Sur les parcelles de primeur, la rotation est très courte (pomme de terre / blé). Malgré cette fréquence, ils maintiennent des taux de [[matière organique]] autour de 6 % grâce à deux facteurs clés :

  1. La restitution systématique des pailles.
  2. L’utilisation de couverts spontanés : après la récolte de la primeur en avril/mai, ils laissent la nature s’exprimer (renouée persicaire, graminées estivales, chénopodes). Ces couverts atteignent 1,80 m, protègent le sol, restructurent le profil et favorisent le drainage, essentiel pour les plantations précoces en hiver (décembre-février).

Rotation longue (pommes de terre de conservation)

Pour les pommes de terre de conservation, la gestion est différente. Après l’arrachage en septembre, ils sèment de l’avoine d’hiver à forte densité (160-180 kg/ha). L’avoine, par son système racinaire puissant, prépare idéalement le sol pour les plantations printalières. Le billonnage et le tamisage sont effectués, mais la tamiseuse est considérée comme un outil de récolte et non de travail du sol.

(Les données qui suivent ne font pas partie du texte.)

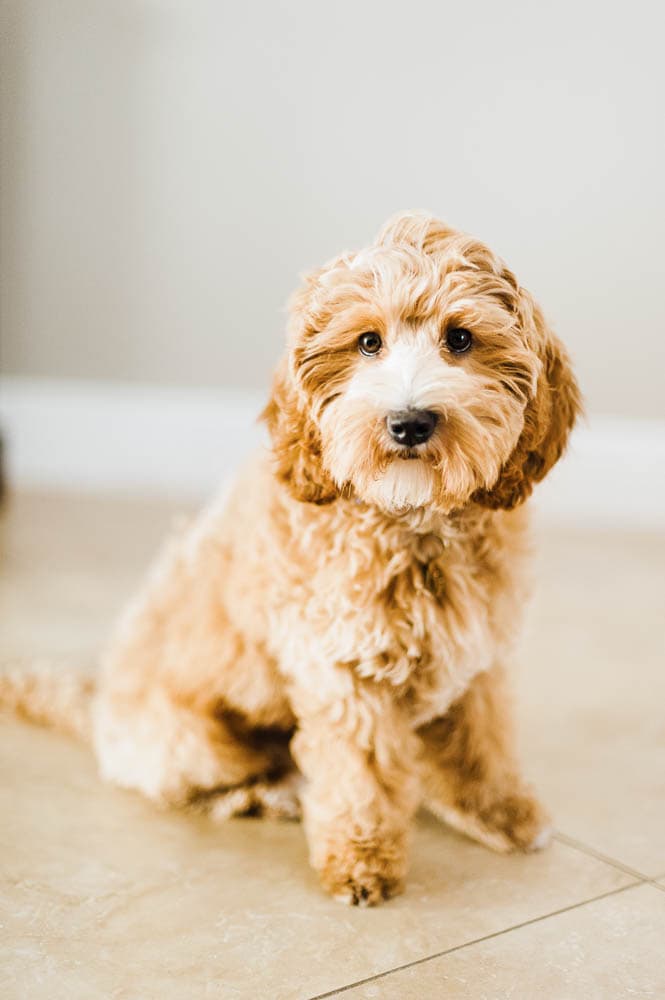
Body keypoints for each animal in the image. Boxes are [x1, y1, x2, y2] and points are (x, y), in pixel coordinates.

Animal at [0, 213, 580, 908]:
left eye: (460, 339)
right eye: (367, 343)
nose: (410, 422)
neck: (413, 520)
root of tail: (96, 707)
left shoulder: (479, 656)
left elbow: (481, 739)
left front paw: (498, 812)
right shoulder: (341, 670)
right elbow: (361, 771)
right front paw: (362, 858)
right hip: (193, 743)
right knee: (196, 790)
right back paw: (270, 794)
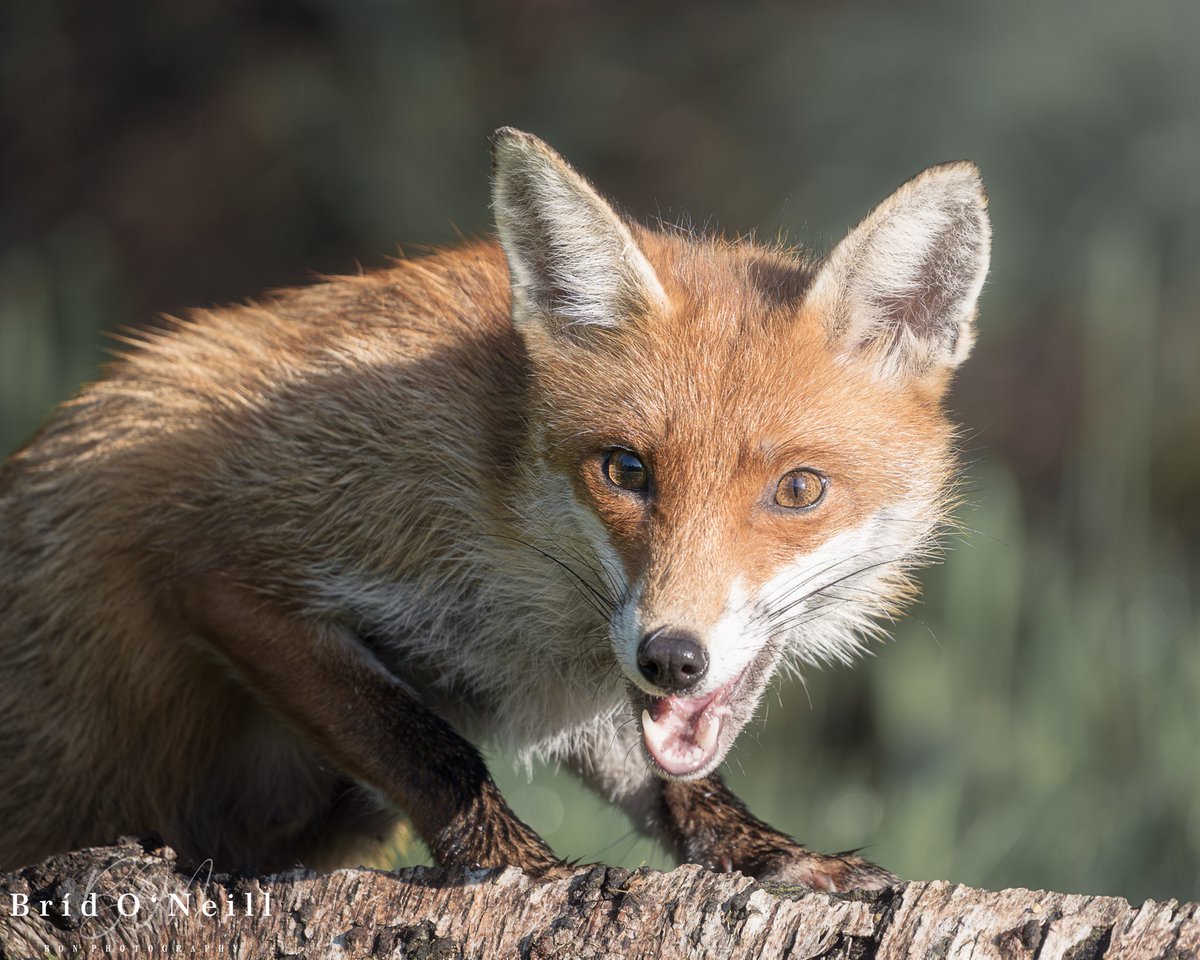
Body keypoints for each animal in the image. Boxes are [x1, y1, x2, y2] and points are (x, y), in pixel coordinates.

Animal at [0, 129, 988, 892]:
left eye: (798, 490)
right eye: (626, 470)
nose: (671, 657)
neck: (504, 507)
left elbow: (670, 780)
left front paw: (771, 855)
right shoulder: (226, 564)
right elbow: (431, 748)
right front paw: (519, 866)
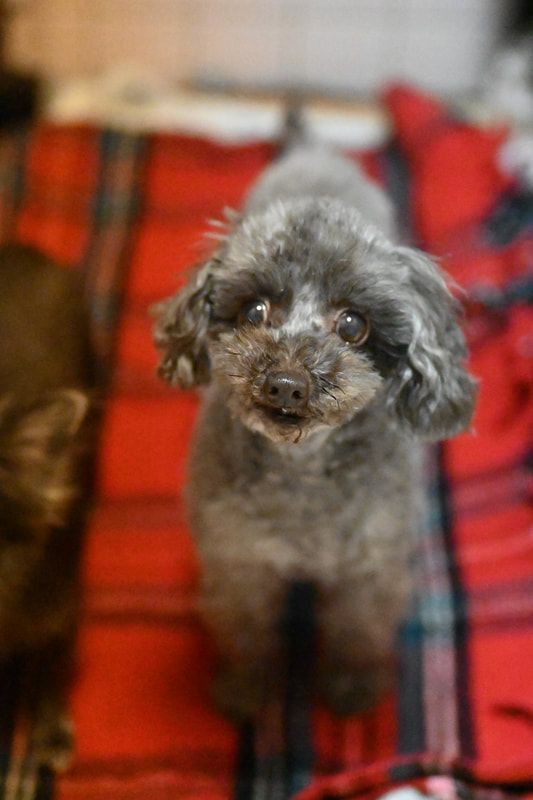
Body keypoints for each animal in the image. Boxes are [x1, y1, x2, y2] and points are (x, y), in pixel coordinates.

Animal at [152, 120, 476, 720]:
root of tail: (316, 151)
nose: (285, 383)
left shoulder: (368, 570)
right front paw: (245, 691)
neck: (300, 469)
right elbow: (246, 632)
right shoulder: (239, 563)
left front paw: (352, 689)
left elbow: (357, 633)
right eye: (255, 311)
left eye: (352, 324)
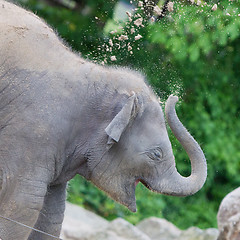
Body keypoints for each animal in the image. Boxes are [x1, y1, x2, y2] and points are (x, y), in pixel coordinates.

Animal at [0, 0, 206, 239]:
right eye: (156, 154)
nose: (175, 96)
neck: (98, 78)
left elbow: (52, 213)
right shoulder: (32, 132)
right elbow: (23, 205)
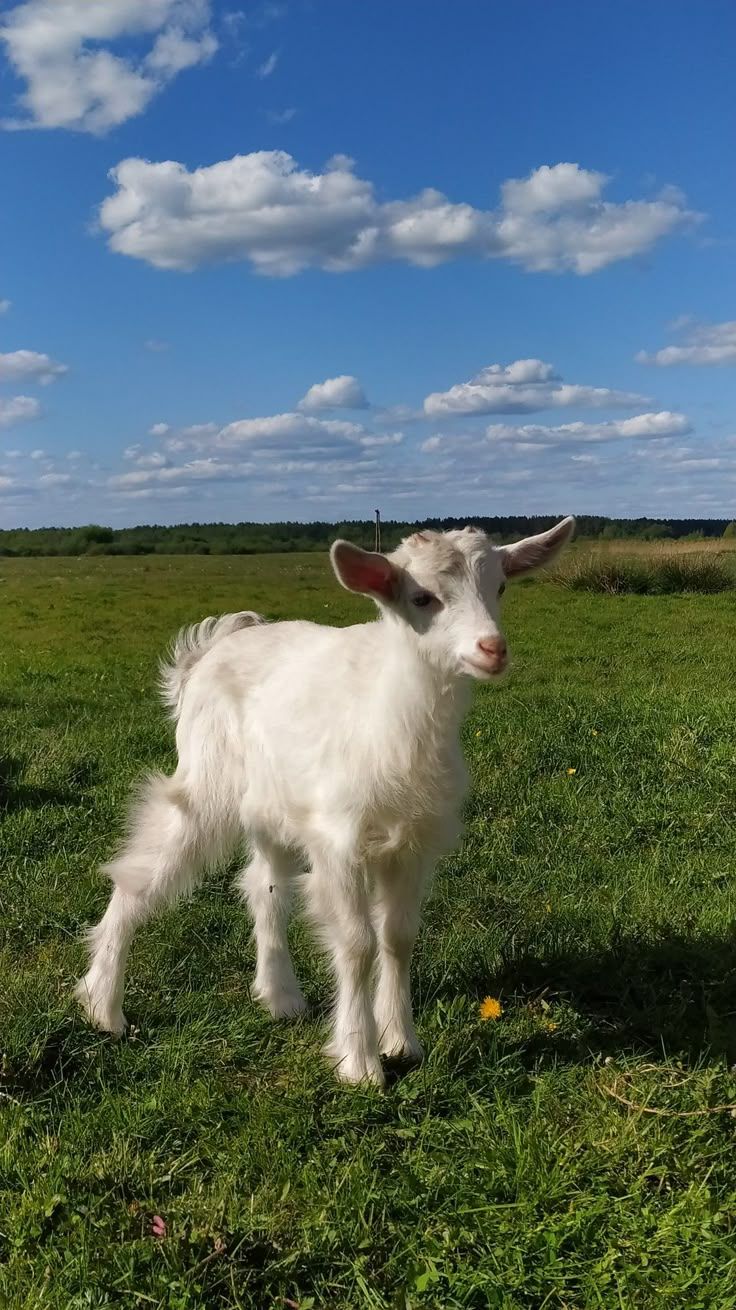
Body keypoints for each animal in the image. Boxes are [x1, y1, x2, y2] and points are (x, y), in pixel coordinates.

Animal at [75, 516, 575, 1085]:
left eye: (501, 587)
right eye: (422, 597)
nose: (492, 649)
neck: (392, 718)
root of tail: (215, 645)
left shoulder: (413, 840)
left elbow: (398, 936)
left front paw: (402, 1043)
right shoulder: (339, 837)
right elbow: (356, 943)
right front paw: (360, 1063)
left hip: (272, 804)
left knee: (263, 885)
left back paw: (281, 998)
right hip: (206, 779)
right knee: (139, 874)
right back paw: (103, 1006)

Rôle du trèfle et gestion des adventices

Le trèfle blanc nain est semé soit simultanément avec le blé, soit par sursemis en hiver. Avec une densité de 8 kg/ha, le trèfle forme un couvert permanent qui contrôle environ 90 % des adventices. Cette technique empêche les vivaces (chardon, rumex, liseron) de se réinstaller en occupant l’espace. Les frères Hallegouet soulignent que le trèfle agit comme un “parasol” contre les fortes chaleurs et un “parapluie” contre le tassement dû aux gouttes de pluie.

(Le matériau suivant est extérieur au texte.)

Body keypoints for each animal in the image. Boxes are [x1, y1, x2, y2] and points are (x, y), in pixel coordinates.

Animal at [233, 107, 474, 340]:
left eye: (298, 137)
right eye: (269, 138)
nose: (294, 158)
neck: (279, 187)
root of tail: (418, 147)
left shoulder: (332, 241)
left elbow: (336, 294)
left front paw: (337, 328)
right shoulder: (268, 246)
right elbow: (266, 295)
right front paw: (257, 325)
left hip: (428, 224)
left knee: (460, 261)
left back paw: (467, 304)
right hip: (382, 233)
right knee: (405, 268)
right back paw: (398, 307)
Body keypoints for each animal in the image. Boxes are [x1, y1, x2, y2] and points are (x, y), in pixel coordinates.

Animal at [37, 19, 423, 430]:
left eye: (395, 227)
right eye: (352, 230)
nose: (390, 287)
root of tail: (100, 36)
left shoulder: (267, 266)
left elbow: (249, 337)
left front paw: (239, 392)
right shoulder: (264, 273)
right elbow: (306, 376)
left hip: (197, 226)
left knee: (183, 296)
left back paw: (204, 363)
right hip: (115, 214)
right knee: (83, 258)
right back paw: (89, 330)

Agronomie : chimie et biologie

Les frères Hallegouet insistent sur un point fondamental : la biologie ne peut fonctionner sans un équilibre chimique préalable. Sous les conseils de Francis Bucille, ils ont rééquilibré les bases du sol (calcium, magnésium, potasse).

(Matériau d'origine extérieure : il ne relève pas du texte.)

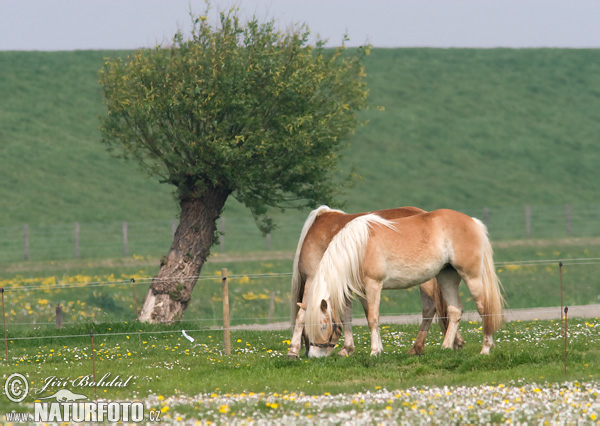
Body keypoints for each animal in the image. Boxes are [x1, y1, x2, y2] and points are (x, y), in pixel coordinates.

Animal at [302, 208, 504, 358]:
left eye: (323, 325)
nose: (313, 355)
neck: (358, 247)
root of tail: (472, 221)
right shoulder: (360, 291)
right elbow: (359, 317)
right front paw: (373, 349)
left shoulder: (373, 285)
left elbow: (373, 319)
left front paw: (374, 352)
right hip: (447, 277)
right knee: (455, 311)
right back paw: (445, 347)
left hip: (471, 276)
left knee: (484, 309)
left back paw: (485, 348)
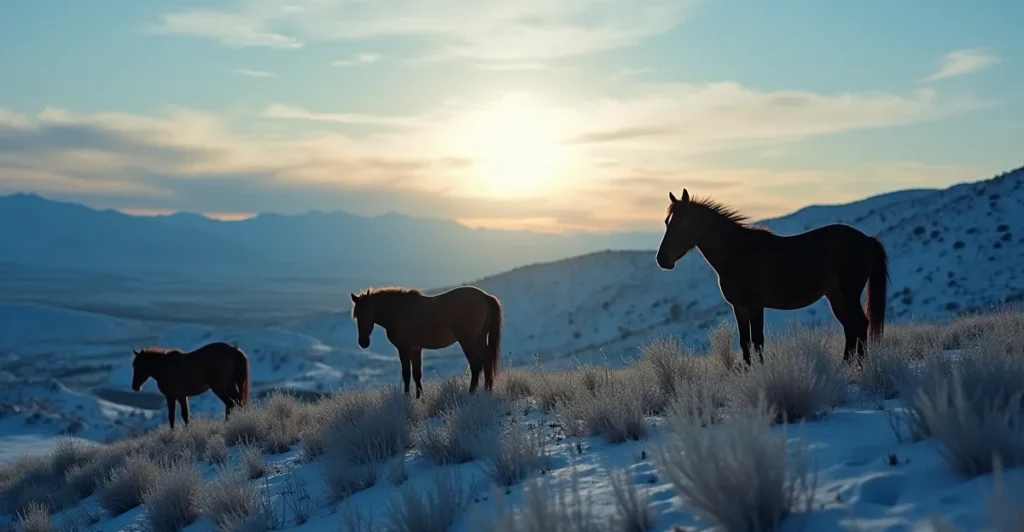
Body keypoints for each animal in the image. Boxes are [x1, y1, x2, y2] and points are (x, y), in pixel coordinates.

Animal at [350, 286, 503, 398]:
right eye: (357, 316)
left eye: (368, 313)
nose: (363, 342)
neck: (399, 311)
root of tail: (485, 297)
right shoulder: (416, 349)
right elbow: (417, 375)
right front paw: (419, 398)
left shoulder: (404, 349)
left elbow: (406, 374)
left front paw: (406, 398)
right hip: (480, 338)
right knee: (486, 360)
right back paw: (487, 390)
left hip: (468, 341)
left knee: (476, 365)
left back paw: (471, 392)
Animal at [656, 188, 890, 367]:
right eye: (667, 222)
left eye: (681, 224)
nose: (662, 260)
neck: (737, 252)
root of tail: (867, 240)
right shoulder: (739, 307)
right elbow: (745, 342)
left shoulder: (756, 305)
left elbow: (758, 341)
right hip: (836, 297)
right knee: (851, 328)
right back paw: (845, 367)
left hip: (849, 294)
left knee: (860, 325)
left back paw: (860, 367)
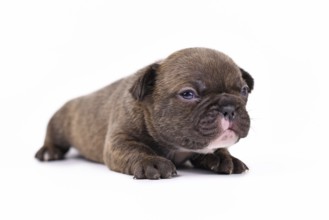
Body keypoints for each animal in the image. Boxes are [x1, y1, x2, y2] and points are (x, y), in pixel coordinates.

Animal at [34, 47, 252, 179]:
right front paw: (151, 161)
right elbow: (136, 149)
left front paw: (224, 157)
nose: (229, 108)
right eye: (188, 94)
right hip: (60, 122)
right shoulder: (119, 140)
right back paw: (48, 151)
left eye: (244, 91)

  • Fertilisation : Ils n’apportent plus de phosphore ni de potassium depuis 20 ans sur les rotations courtes, le couvert spontané recyclant ces éléments du sol profond. Seul l’azote (urée) est apporté pour la culture de vente.
  • Santé du sol : Ils soulignent que la dégradation de la matière organique consomme du calcium. Un mauvais équilibre chimique augmente l’acidité et favorise les pathogènes comme le rhizoctone ou les taupins. Le maintien d’un couvert vivant toute l’année permet de tamponner les chocs climatiques et de nourrir le microbiote (bactéries, champignons, vers de terre), dont la biomasse peut atteindre 10 tonnes par hectare.

Conclusion

Pour les frères Hallegouet, la réussite en ACS repose sur une vision globale : le sol est le lien symbiotique entre le végétal et l’animal. En apprenant à gérer la puissance du végétal (la racine travaillant le sol mieux que n’importe quel outil), ils parviennent à réduire les intrants tout en conservant une excellente productivité et une résilience face aux aléas climatiques. La prophylaxie par la gestion des repousses et la diversité biologique restent, selon eux, les clés pour s’affranchir des contraintes sanitaires sans recours systématique aux produits phytosanitaires.